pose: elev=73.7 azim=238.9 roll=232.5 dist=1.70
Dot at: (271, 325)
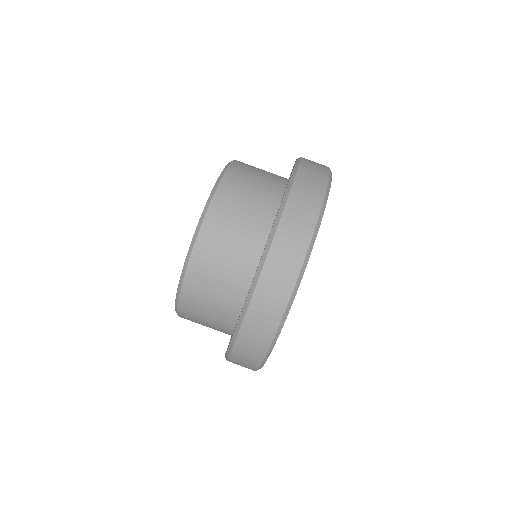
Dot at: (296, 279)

--

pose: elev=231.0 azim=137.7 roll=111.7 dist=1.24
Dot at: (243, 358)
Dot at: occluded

- **Exercise requirements**
Pick out each line of the material above that contains the string "pose", and copy those lines in order.

- **Solution to this exercise**
pose: elev=73.7 azim=238.9 roll=232.5 dist=1.70
pose: elev=231.0 azim=137.7 roll=111.7 dist=1.24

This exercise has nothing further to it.